Henryk Kowalczyk, zapytany o stan przyszłorocznego budżetu przyznał, że rosną wpływy budżetowe, a deficyt, dzięki środkom z banku centralnego, będzie niższy od zakładanego. – Finansowanie wydatków nie jest zagrożone. Obecnie brakuje ok. 5 mld zł na finansowanie programu 500+, ale je znajdziemy. Liczymy, że od 2018 r. w pełni zadziała uszczelnienie systemu podatkowego, m.in. dzięki centralnemu rejestrowi faktur VAT. To będzie tak naprawdę pierwszy rok, kiedy można będzie nas rozliczać z poprawy ściągalności, bo dopiero wówczas zadziałają wszystkie mechanizmy, których wprowadzenie zapowiadaliśmy. Poza tym liczymy, że przyspieszy wykorzystanie funduszy unijnych i wzrost PKB będzie wyższy niż obecnie – podkreślił Kowalczyk.
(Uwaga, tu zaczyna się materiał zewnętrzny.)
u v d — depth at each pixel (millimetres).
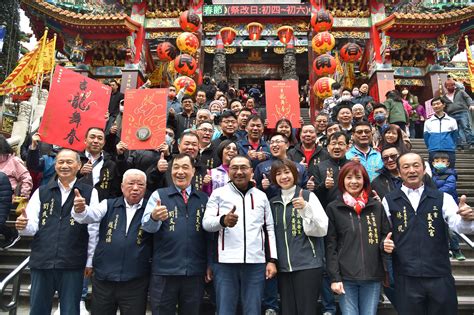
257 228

– W tym roku, czyli 2016, to jest rząd wielkości 17 miliardów, który jest zabezpieczony na program 500+ i z tego, jak wygląda to po czterech miesiącach, to jest absolutnie wystarczająca kwota – tłumaczył wiceminister.
Wiceminister Marczuk odniósł się też do wypowiedzi wiceprezydenta Warszawy, który obawiał się o zapewnienie pieniędzy na wypłaty świadczeń. – Ratusz niepotrzebnie podsyca niepokoje – stwierdził wiceminister. Przypomniał, że przed uruchomieniem programu pieniądze dzielono według danych, dotyczących zameldowania. Często nie pokrywają się one ze stanem faktycznym. Wyrównaniu różnic służy dwumiliardowa rezerwa.
– Na realizacji programu zyskuje polska gospodarka – stwierdził wiceminister Marczuk. – Pieniądze przekazane rodzicom wracają na rynek. Zyskują także rodziny, mając mniejszy stres przed wydatkami, związanymi z początkiem roku szkolnego – tłumaczył.
Komentując wypowiedź ministra Kowalczyka wiceminister Marczuk przypomniał, że program „Rodzina 500 plus” w przyszłym roku jesteśmy w stanie sfinansować w większej części z samych wpływów podatkowych. – 500+ nie jest na kredyt. Zagospodarowuje środki ze wzrostu gospodarczego na politykę na rzecz rodzin – powiedział wiceminister.